Posted On: Nov 04, 2009 at 12:22 PM | Flag As Inappropriate
If your officiant is a professional, then they do not need to be at the rehearsal. Many of my officiants do not attend or charge extra for being there. The important things are for your bridal party, musicians, readers, etc. to know where they are. If you write down the order of events or have a program you can send one ahead of time to the officiant so that he/she knows what all you are having and when. The Officiant should already know where to be and when.
Posted On: Nov 04, 2009 at 1:57 PM | Flag As Inappropriate
As an Officiant personally the rehearsal is important. It is more than just walking in out. It is about timing, cue's, seating of the Grandparents, Parents, Ushers and their roles, when guests should stand and be seated and the Ceremony. I do not not go into detail during the ceremony however it is important when the escort of the bride reaches the "altar site" what words will be exchanged and the Groom & Bride taking their place. It is important for the readers to know where to stand, where the unity/sand ceremony will be placed, the ushers roles, if ringbearer flower girl will they take a seat or stand, who will have the rings and handling of them etc. The timing of the music who walks and when, the recessional leaving and when the officiant leaves etc. The rehearsal is the time to work out all of the small logistics, and give everyone confidence. It also gives the Officiant the chance to see the site, meet everyone, will mic be used etc. and give a sense of caring and confidence!

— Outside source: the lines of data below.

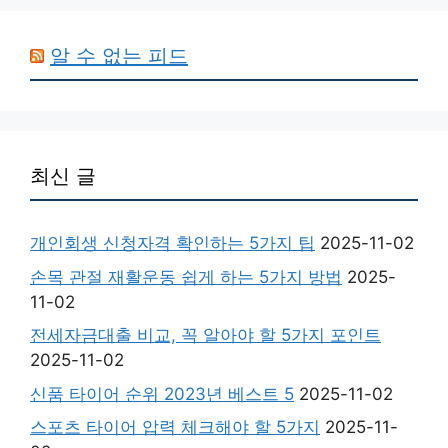
알 수 없는 피드
최신 글
개인회생 신청자격 확인하는 5가지 팁
2025-11-02
손목 관절 재활운동 쉽게 하는 5가지 방법
2025-
11-02
전세자금대출 비교, 꼭 알아야 할 5가지 포인트
2025-11-02
신품 타이어 순위 2023년 베스트 5
2025-11-02
스포츠 타이어 압력 체크해야 할 5가지
2025-11-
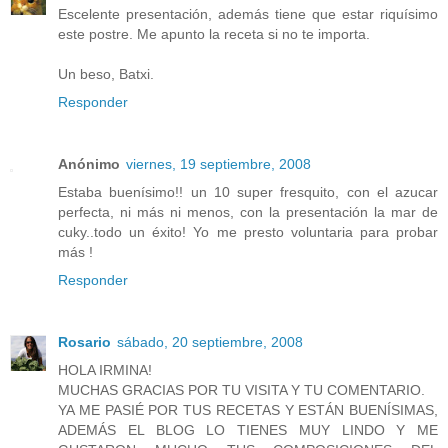
Escelente presentación, además tiene que estar riquísimo
este postre. Me apunto la receta si no te importa.
Un beso, Batxi.
Responder
Anónimo
viernes, 19 septiembre, 2008
Estaba buenísimo!! un 10 super fresquito, con el azucar
perfecta, ni más ni menos, con la presentación la mar de
cuky..todo un éxito! Yo me presto voluntaria para probar
más !
Responder
Rosario
sábado, 20 septiembre, 2008
HOLA IRMINA!
MUCHAS GRACIAS POR TU VISITA Y TU COMENTARIO.
YA ME PASIÉ POR TUS RECETAS Y ESTÁN BUENÍSIMAS,
ADEMÁS EL BLOG LO TIENES MUY LINDO Y ME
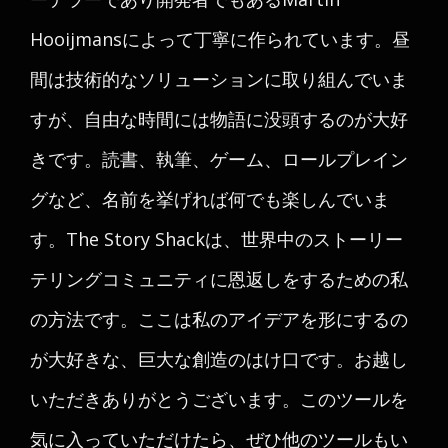
Hooijmansによって丁寧に作られています。昼
間は技術的なソリューションに取り組んでいま
すが、自由な時間には物語に没頭するのが大好
きです。読書、執筆、ゲーム、ロールプレイン
グなど、名前を挙げれば何でも楽しんでいま
す。The Story Shackは、世界中のストーリー
テリングコミュニティに恩返しをするための私
の方法です。ここは私のアイデアを形にするの
が大好きな、巨大な創造のはけ口です。お越し
いただきありがとうございます。このツールを
気に入っていただけたら、ぜひ他のツールもい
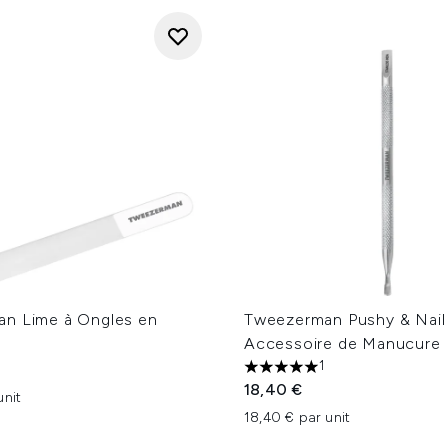
n Lime à Ongles en
Tweezerman Pushy & Nail
Accessoire de Manucure
1
5 étoiles sur un maximum d
18,40 €
unit
18,40 € par unit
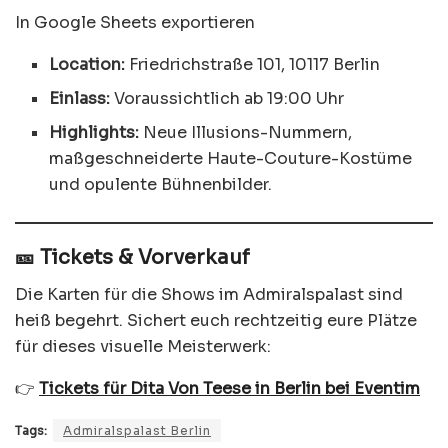
In Google Sheets exportieren
Location:
Friedrichstraße 101, 10117 Berlin
Einlass:
Voraussichtlich ab 19:00 Uhr
Highlights:
Neue Illusions-Nummern,
maßgeschneiderte Haute-Couture-Kostüme
und opulente Bühnenbilder.
🎫 Tickets & Vorverkauf
Die Karten für die Shows im Admiralspalast sind
heiß begehrt. Sichert euch rechtzeitig eure Plätze
für dieses visuelle Meisterwerk:
👉
Tickets für Dita Von Teese in Berlin bei Eventim
Tags:
Admiralspalast Berlin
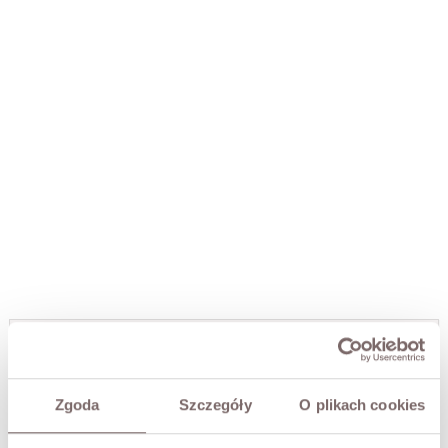
URSULA EMBROIDERED SHIRT ECRU
PLN439.00
Zgoda
Szczegóły
O plikach cookies
SIZE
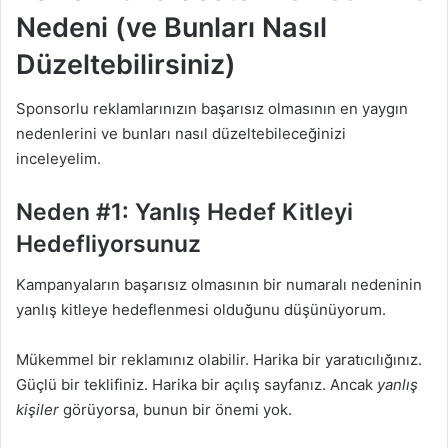
Nedeni (ve Bunları Nasıl
Düzeltebilirsiniz)
Sponsorlu reklamlarınızın başarısız olmasının en yaygın
nedenlerini ve bunları nasıl düzeltebileceğinizi
inceleyelim.
Neden #1: Yanlış Hedef Kitleyi
Hedefliyorsunuz
Kampanyaların başarısız olmasının bir numaralı nedeninin
yanlış kitleye hedeflenmesi olduğunu düşünüyorum.
Mükemmel bir reklamınız olabilir. Harika bir yaratıcılığınız.
Güçlü bir teklifiniz. Harika bir açılış sayfanız. Ancak
yanlış
kişiler
görüyorsa, bunun bir önemi yok.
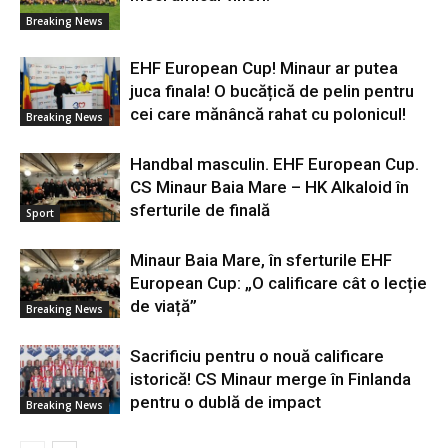
Breaking News
EHF European Cup! Minaur ar putea
juca finala! O bucățică de pelin pentru
cei care mănâncă rahat cu polonicul!
Breaking News
Handbal masculin. EHF European Cup.
CS Minaur Baia Mare – HK Alkaloid în
sferturile de finală
Sport
Minaur Baia Mare, în sferturile EHF
European Cup: „O calificare cât o lecție
de viață”
Breaking News
Sacrificiu pentru o nouă calificare
istorică! CS Minaur merge în Finlanda
pentru o dublă de impact
Breaking News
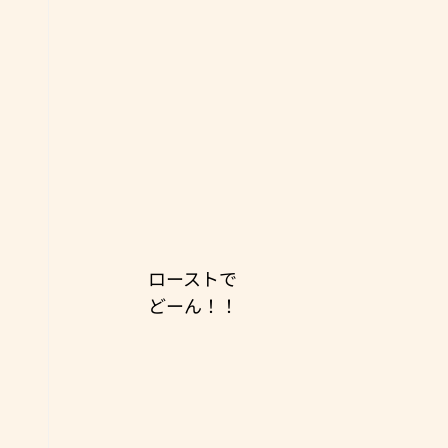
ローストで
どーん！！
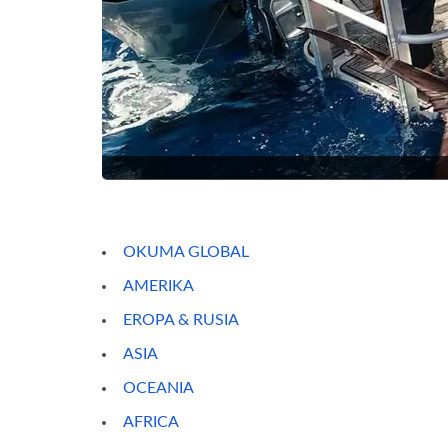
OKUMA GLOBAL
AMERIKA
EROPA & RUSIA
ASIA
OCEANIA
AFRICA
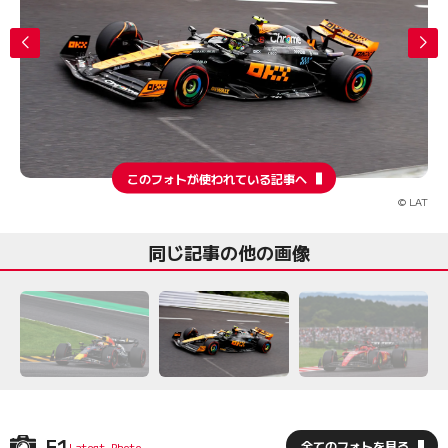
このフォトが使われている記事へ
© LAT
同じ記事の他の画像
F1
全てのフォトを見る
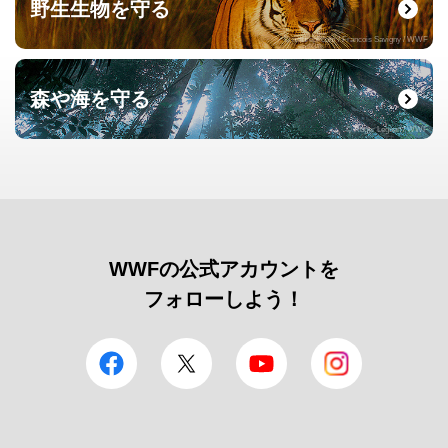
野生生物を守る
© naturepl.com / Francois Savigny / WWF
森や海を守る
© Roger Leguen / WWF
WWFの公式アカウントを
フォローしよう！
facebook
Twitter
YouTube
Instagram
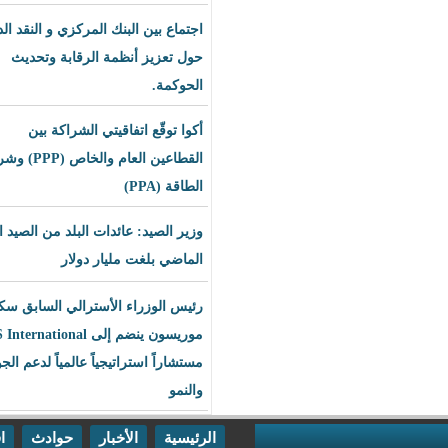
اجتماع بين البنك المركزي و النقد الدولي
حول تعزيز أنظمة الرقابة وتحديث
الحوكمة.
أكوا توقّع اتفاقيتي الشراكة بين
القطاعين العام والخاص (PPP) وشراء
الطاقة (PPA)
وزير الصيد: عائدات البلد من الصيد العام
الماضي بلغت مليار دولار
رئيس الوزراء الأسترالي السابق سكوت
موريسون ينضم إلى BLS International
مستشاراً استراتيجياً عالمياً لدعم الجودة
والنمو
الرئيسية
الأخبار
حوادث
اقتصاد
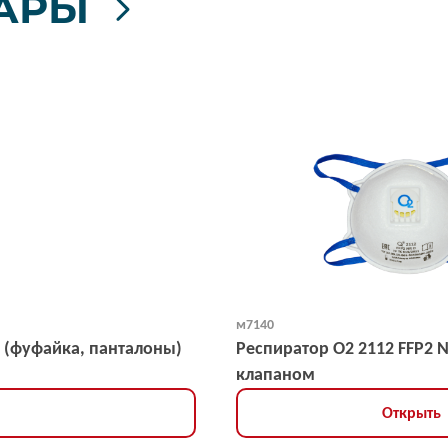
АРЫ
м7140
 (фуфайка, панталоны)
Респиратор О2 2112 FFP2 
клапаном
Открыть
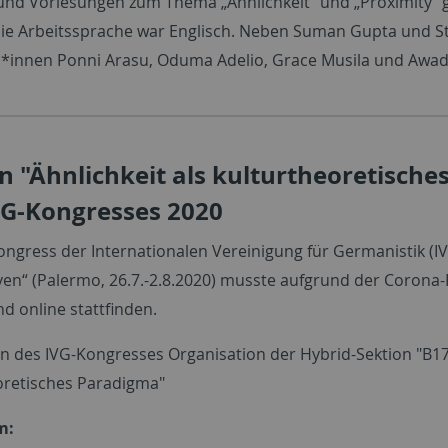
und Vorlesungen zum Thema „Ähnlichkeit“ und „Proximity“ 
Die Arbeitssprache war Englisch. Neben Suman Gupta und 
*innen Ponni Arasu, Oduma Adelio, Grace Musila und Aw
n "Ähnlichkeit als kulturtheoretisc
VG-Kongresses 2020
Kongress der Internationalen Vereinigung für Germanistik (I
ven“ (Palermo, 26.7.-2.8.2020) musste aufgrund der Coro
d online stattfinden.
 des IVG-Kongresses Organisation der Hybrid-Sektion "B17
oretisches Paradigma"
m:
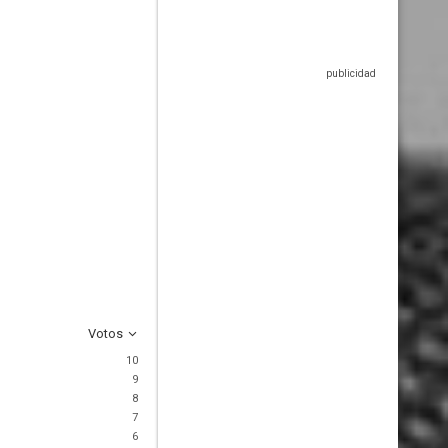
Votos
10
9
8
7
6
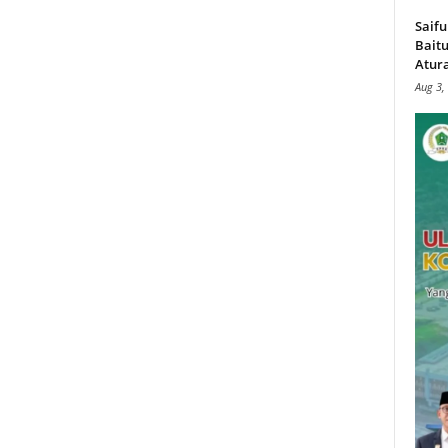
Saifu
Baitu
Atura
Aug 3,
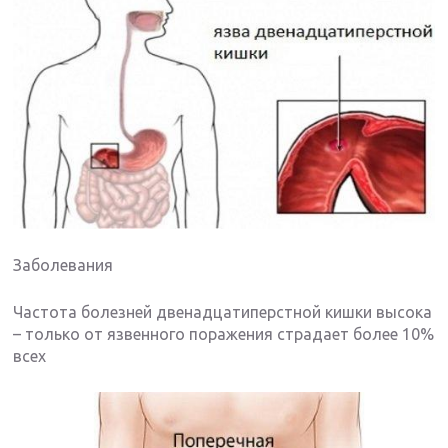
Заболевания
Частота болезней двенадцатиперстной кишки высока
– только от язвенного поражения страдает более 10%
всех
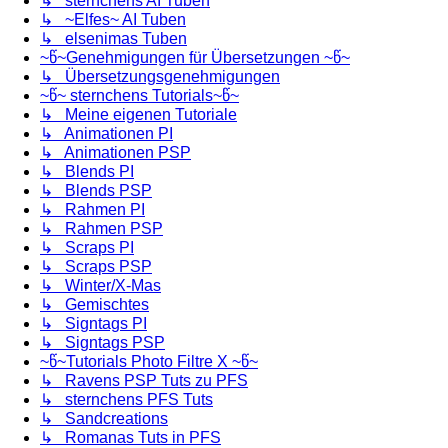
↳ sternchens AI Tuben
↳ ~Elfes~ AI Tuben
↳ elsenimas Tuben
~წ~Genehmigungen für Übersetzungen ~წ~
↳ Übersetzungsgenehmigungen
~წ~ sternchens Tutorials~წ~
↳ Meine eigenen Tutoriale
↳ Animationen PI
↳ Animationen PSP
↳ Blends PI
↳ Blends PSP
↳ Rahmen PI
↳ Rahmen PSP
↳ Scraps PI
↳ Scraps PSP
↳ Winter/X-Mas
↳ Gemischtes
↳ Signtags PI
↳ Signtags PSP
~წ~Tutorials Photo Filtre X ~წ~
↳ Ravens PSP Tuts zu PFS
↳ sternchens PFS Tuts
↳ Sandcreations
↳ Romanas Tuts in PFS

Posted On: Nov 04, 2009 at 8:57 PM | Flag As Inappropriate
If your officiant is a professional, then they do not need to be at the rehearsal. ~ Happy Tears, I find this a bit offensive. I am every bit the professional (my reviews speak for themselves). The rehearsal is not for me, it is run by me, for the couples comfort level. I ask the important questions that they didn't consider. I meet the family and wedding party. It is almost always necessary for a larger wedding party (three or more attendants per side) and, as Rev. Catherine stated, those with children. They feel more comfortable coming down the aisle when they've met me ahead of time. In the very few larger ones I couldn't attend, I sent ahead a rehearsal layout for the couple and they were able to conduct the rehearsal without me. Because they had the proper info from me and the questions I needed answers to given with the way they should do it based on those answers, it went smoothly. They were grateful.